While QuebecorWorld finally invested over $1.2 billion in P&E and rationalizing its platform, it now must struggle with a balance sheet that should have been addressed at the same time they were finally catching up with the RRD and others. QW was very late to the game yet should begin to reap that huge investment in the 4th quarter 2007 and all of next year. Just do the math on price reductions vs. new presses.
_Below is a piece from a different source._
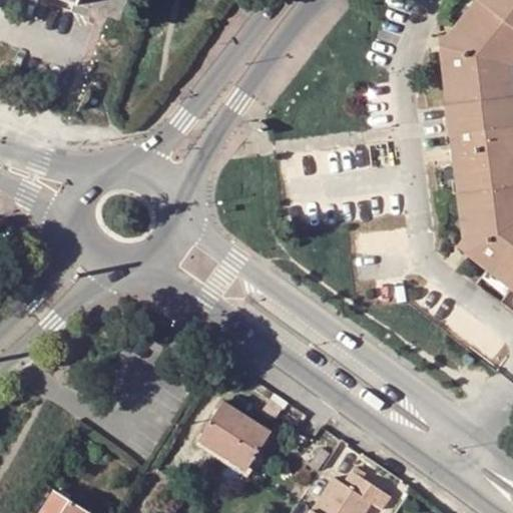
[(56,0),(83,9),(86,0),(56,0)]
32 page press running 50,000 4/C pages/hr = 50,000 32 pp Impressions
This will generate on a 5 day, 3 shift basis approximately 265,000,000 32's
64 page press running 80,000 4/C pages/hr = 160,000 32 pp Impressions
Here again, on a 5 day, 3 shift basis, the Goss will print 848,000,000 32's
In a perfect scenario, the printer can eliminate 5 tired presses with two new Goss Sunday or Mann Roland Presses thereby delivering better product with 45 fewer press crews (assuming the manning is 5 per press, 3 shifts, and we scrap 5 presses replaced by just two).
With regards to crew, if robotics are included in the takeaway, new presses may have a two person reduction for roughly 3.2 times the output of the 32 page signature. Even more important, printers are being paid at the same 32 page price per 1000 impressions before the press was installed. We did this at RRD in back in the dark ages of 1995 with 48 pages replacing 32 page catalog presses. Today there are both 48and 64 page presses throughout RRD, Quad and Brown. Those presses are finally being installed throughout all of QW and neither Vertis nor American Color have enough of them on the floor. Tired iron vs. new iron will lose in airlines and print.
In closing, please note there is no relationship between GDP and printing shipments. In 1993, printing shipments represented 1.25% of GDP while today it rests at a comfortable 0.73%. If print would have continued to track GDP like it did up through 1993, the industry today would be forecasting $147 billion rather than its $102 billion. While it is always smart to worry about a possible recession or much slower GDP growth, those printers with the superior marketing and manufacturing platforms should be able to take enough share to overcome any minor adjustments to the overall economy.